1. An acquisition unit that obtains environmental data from the internet, An evaluation unit that evaluates the drying status of dried fish based on environmental data acquired by the acquisition unit, A measuring unit that measures the weight change of dried fish in real time, A camera unit that checks the shape and color changes of dried fish, It includes a voice assistant unit that provides advice and progress notifications in a conversational format. A system characterized by the following features.

2. The acquisition unit is, Use location information to obtain real-time weather and humidity online. The system according to feature 1.

3. The aforementioned measuring unit is A weighing scale built into the special drying net measures the weight change of the dried fish in real time.

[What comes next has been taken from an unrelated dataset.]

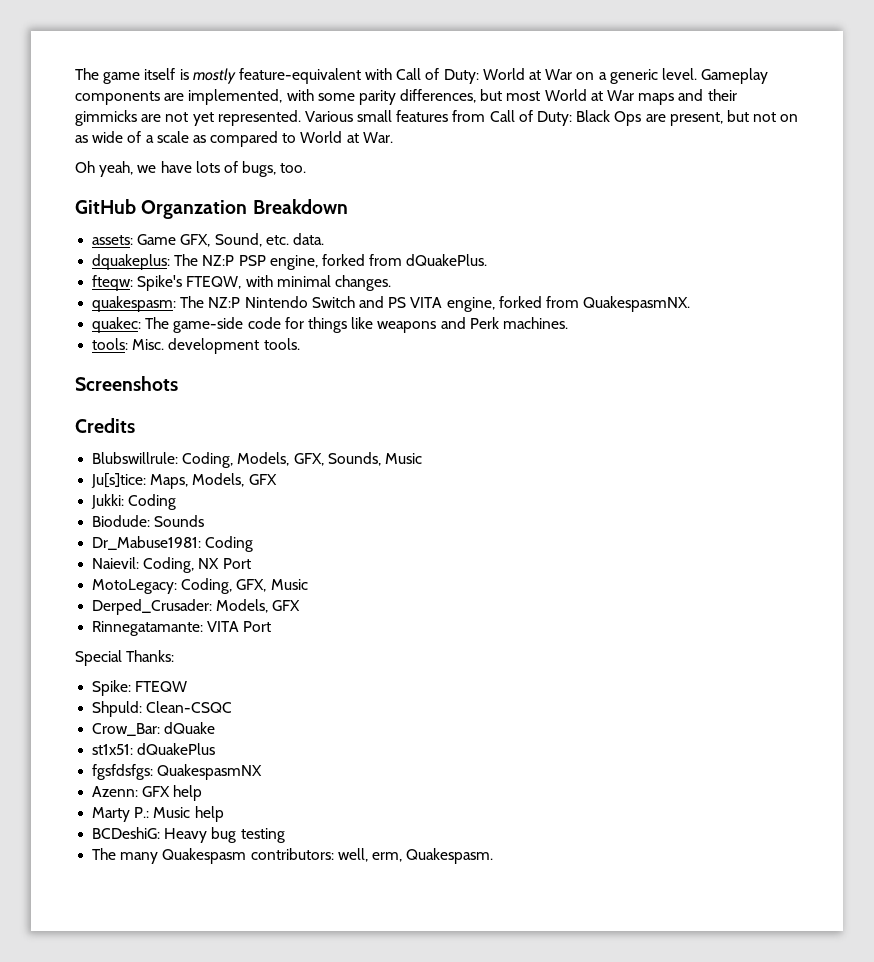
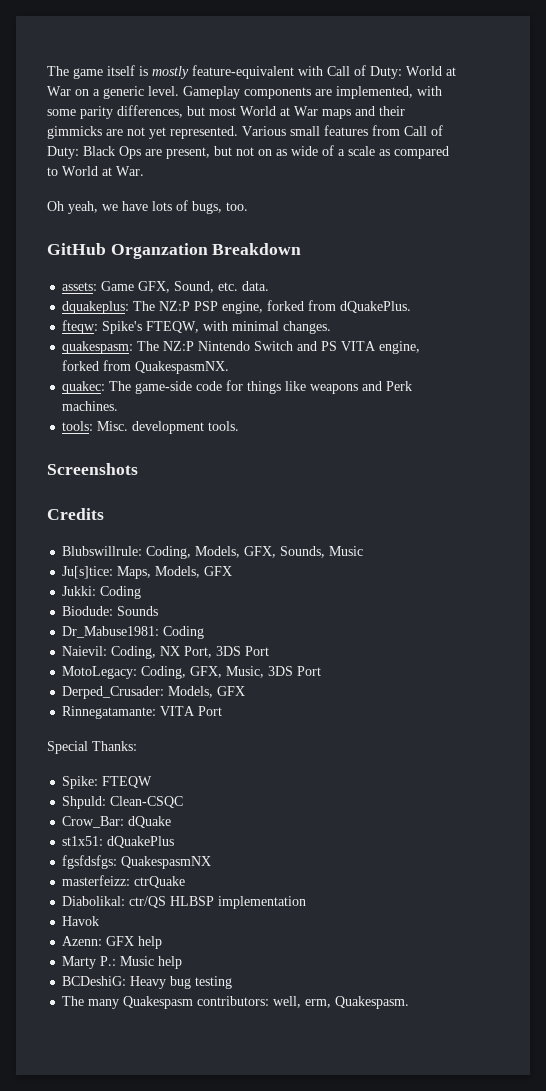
(220, 563) none -> [184,646,242,658] Port, 3DS
[270,579,308,590] Music -> [226,666,322,678] Music, 3DS Port
(263, 772) none -> [62,875,186,888] [62,896,307,909] [62,916,100,926] // masterfeizz: ctrQuake // Diabolikal: ctr/QS HLBSP implementation // Havok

The system according to feature 1.

4. The aforementioned camera unit is Image analysis is used to check the shape and color changes of dried fish, and environmental conditions are also evaluated. The system according to feature 1.

5. The aforementioned voice assistant unit is Provides advice and progress updates in a conversational format. The system according to feature 1.

6. The acquisition unit is, The system estimates the user's emotions and adjusts the frequency of environmental data acquisition based on the estimated user emotions. The system according to feature 1.

7. The acquisition unit is, It has a function to select the optimal environmental data according to the type of dried fish. The system according to feature 1.

8. The acquisition unit is, It has a function that predicts future weather and humidity by referring to past environmental data. The system according to feature 1.